The priest insisted that she should go to rest, but she would not listen to him. It was with her a question always and in everything to equal in Christian virtues, and, therefore, in nursing the sick, the late queen, Yadviga, and redeem her father's soul by her merits; hence, in a country which had been Christian for centuries she missed no opportunity to show herself more zealous than others, and thus efface the remembrance that she had been born in pagan error. Moreover, the wish was burning her to learn something from Yurand touching Danusia; for she was not altogether at rest concerning her. So, sitting down at the side of his couch, she began to repeat the rosary, and then to doze. Zbyshko, who was not entirely well yet, and who in addition had labored immensely in the riding of the night, soon followed her example, and after an hour they had both fallen asleep so soundly that they would have slept till a late hour, perhaps, had not the bell of the castle chapel roused them at daybreak.

It roused Yurand also, who opened his eyes, sat erect on the couch quickly, and looked around with blinking eyes.

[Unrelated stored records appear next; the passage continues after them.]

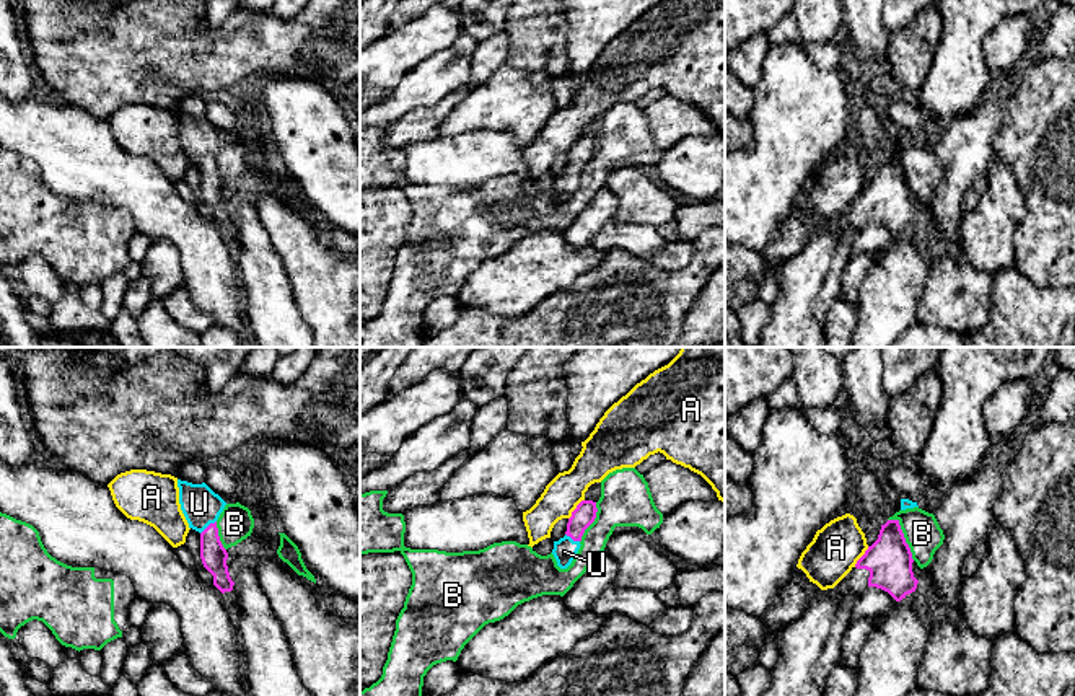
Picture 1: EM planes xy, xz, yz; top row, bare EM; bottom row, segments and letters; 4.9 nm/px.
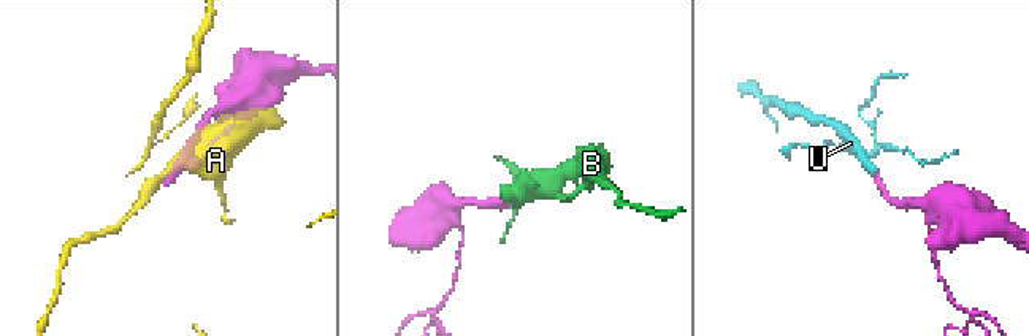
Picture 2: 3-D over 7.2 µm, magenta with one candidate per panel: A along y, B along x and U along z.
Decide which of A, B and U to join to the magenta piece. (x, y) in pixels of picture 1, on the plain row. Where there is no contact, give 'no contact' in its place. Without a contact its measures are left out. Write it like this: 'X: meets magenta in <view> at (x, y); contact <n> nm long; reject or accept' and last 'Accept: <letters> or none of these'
A: meets magenta in xz at (575, 144); contact 130 nm long; reject
B: meets magenta in yz at (903, 171); contact 240 nm long; reject
U: meets magenta in xy at (207, 162); contact 100 nm long; accept
Accept: U

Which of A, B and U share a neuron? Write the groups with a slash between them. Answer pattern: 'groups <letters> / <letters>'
groups A / B / U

"Praised be Jesus Christ! How is it with you?" asked the princess.

But apparently he had not regained consciousness; for he looked at the princess as though he knew her not.

"Come this way! come this way to dig the drift!" called he after a moment.

"In God's name! You are in Tsehanov!" cried the lady.

Yurand wrinkled his forehead like a man who is collecting his thoughts with difficulty, and answered,—

"In Tsehanov? My child is waiting for me—and the prince and princess—Danusia! Danusia!"

Then closing his eyes, he dropped again to the pillow. Zbyshko and the princess were terrified lest he had died; but at that very instant his breast moved with deep breath, as in the case of a man seized by heavy sleep.

Father Vyshonek placed a finger on his own lips and made a sign not to rouse the man; then he whispered,—

"He may sleep all day in this manner."

"True; but what did he say?" asked the princess.

"He said that his child was waiting for him in Tsehanov," answered Zbyshko.

"He said that because he has not regained consciousness," explained the priest.